We soon reached the poor and desolate streets of the town, and diving into the dark court of the not over-clean looking hotel, gave ourselves up for a time to the contemplation of the quiet loveliness of the scene. The contrast between the flat shores of the lower part of the lake and the mountains which crowd around its head is very striking, and to this it is that Desenzano owes all that it has of interest. We strolled out for a short time, looked at washerwomen kneeling in small tubs on the edge of the lake, and washing their linen upon the smooth face of the stones which pave its shore, and then went on, as in duty bound, to look into the church. This we found to be neither very old nor very interesting, but curious as illustrating the extent to which, in Italy, the practice is sometimes carried of putting altars in every direction without reference to their orientation. Here the high altar and some others faced due south, whilst most of the remainder faced east, and I think scarcely one turned to the west.
The remains of an old castle rise picturesquely above the little harbour, from which steamboats sail for the tour of the lake, and bidding farewell for a time to dusty roads, let us embark on one of these for Riva at the head of the lake on our way to Trent, which is, artistically speaking, the northernmost really national city and cathedral in Italy.
Our steamboat kept to the west side of the lake, touching at a few villages and towns, and for the most part ploughing its way along beneath some of the highest and most precipitous rocks that I know. We took a band on board on the way, and discharged them into a big barge under a cliff, on the top of which was being held a village festa, at which they were to perform; and we all looked with no little compassion upon the heavily weighted performers as we saw the people who had preceded them climbing the steep mountain sides above us.
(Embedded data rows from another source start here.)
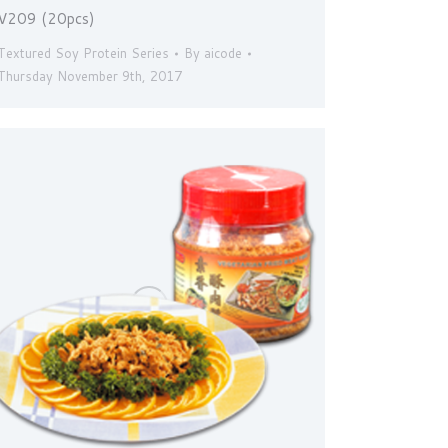
V209 (20pcs)
Textured Soy Protein Series
By
aicode
Thursday November 9th, 2017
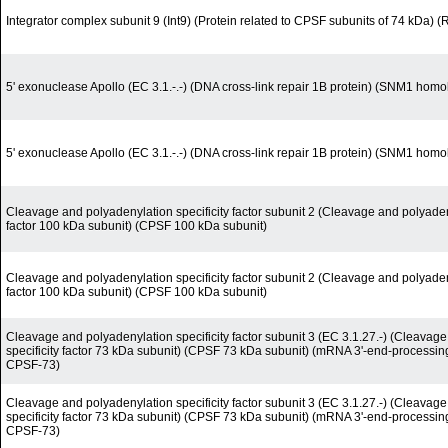
Integrator complex subunit 9 (Int9) (Protein related to CPSF subunits of 74 kDa) 
5' exonuclease Apollo (EC 3.1.-.-) (DNA cross-link repair 1B protein) (SNM1 homo
5' exonuclease Apollo (EC 3.1.-.-) (DNA cross-link repair 1B protein) (SNM1 homo
Cleavage and polyadenylation specificity factor subunit 2 (Cleavage and polyadeny
factor 100 kDa subunit) (CPSF 100 kDa subunit)
Cleavage and polyadenylation specificity factor subunit 2 (Cleavage and polyadeny
factor 100 kDa subunit) (CPSF 100 kDa subunit)
Cleavage and polyadenylation specificity factor subunit 3 (EC 3.1.27.-) (Cleavag
specificity factor 73 kDa subunit) (CPSF 73 kDa subunit) (mRNA 3'-end-processi
CPSF-73)
Cleavage and polyadenylation specificity factor subunit 3 (EC 3.1.27.-) (Cleavag
specificity factor 73 kDa subunit) (CPSF 73 kDa subunit) (mRNA 3'-end-processi
CPSF-73)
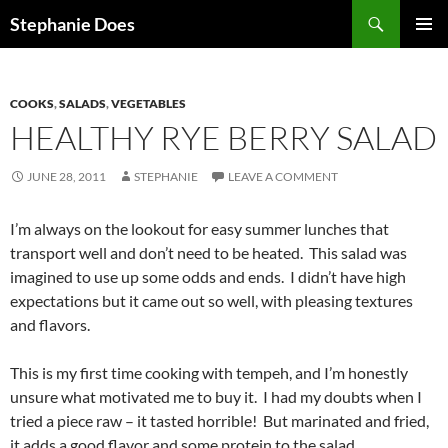
Search
Stephanie Does
SKIP
PRIMAR
TO
MENU
CONTENT
COOKS
,
SALADS
,
VEGETABLES
HEALTHY RYE BERRY SALAD
JUNE 28, 2011
STEPHANIE
LEAVE A COMMENT
I’m always on the lookout for easy summer lunches that
transport well and don’t need to be heated. This salad was
imagined to use up some odds and ends. I didn’t have high
expectations but it came out so well, with pleasing textures
and flavors.
This is my first time cooking with tempeh, and I’m honestly
unsure what motivated me to buy it. I had my doubts when I
tried a piece raw – it tasted horrible! But marinated and fried,
it adds a good flavor and some protein to the salad.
The Lago di Garda seems to me to be in its upper reach one of the most beautiful of Italian lakes. But it should always be taken in the way we went, for the contrast between the sublimity of the upper end and the tameness of the lower end is so great that nothing but disappointment would be felt by those who saw the head of the lake first.
One or two of the towns on the western shore have churches of some interest. At Salo there is a Gothic church with windows which have a wide external splay and an enriched brick moulding or label all round them. The windows are of one light, and have ogee-cusped heads. Another church, at (I think) Gargnano, is of much more importance. It is cruciform, with a domical lantern at the crossing. The nave has a simple clerestory and aisles, and the west end, built in black and white courses, has one great arch which encloses the doorway, above this a lancet window, and above this again a circular window without tracery.
From Riva—one of the most pleasant resting-places on the Italian lakes—a good road through fine scenery leads to Trent, a journey of some six or eight hours. The descent upon Trent is very fine. The town standing by itself well away from the fine mountains which form the background to the view, the old walls and towers around it, and the interest of the cathedral and other buildings behind them, combine to give a sense of the importance and grandeur of the city which the facts of the case hardly justify.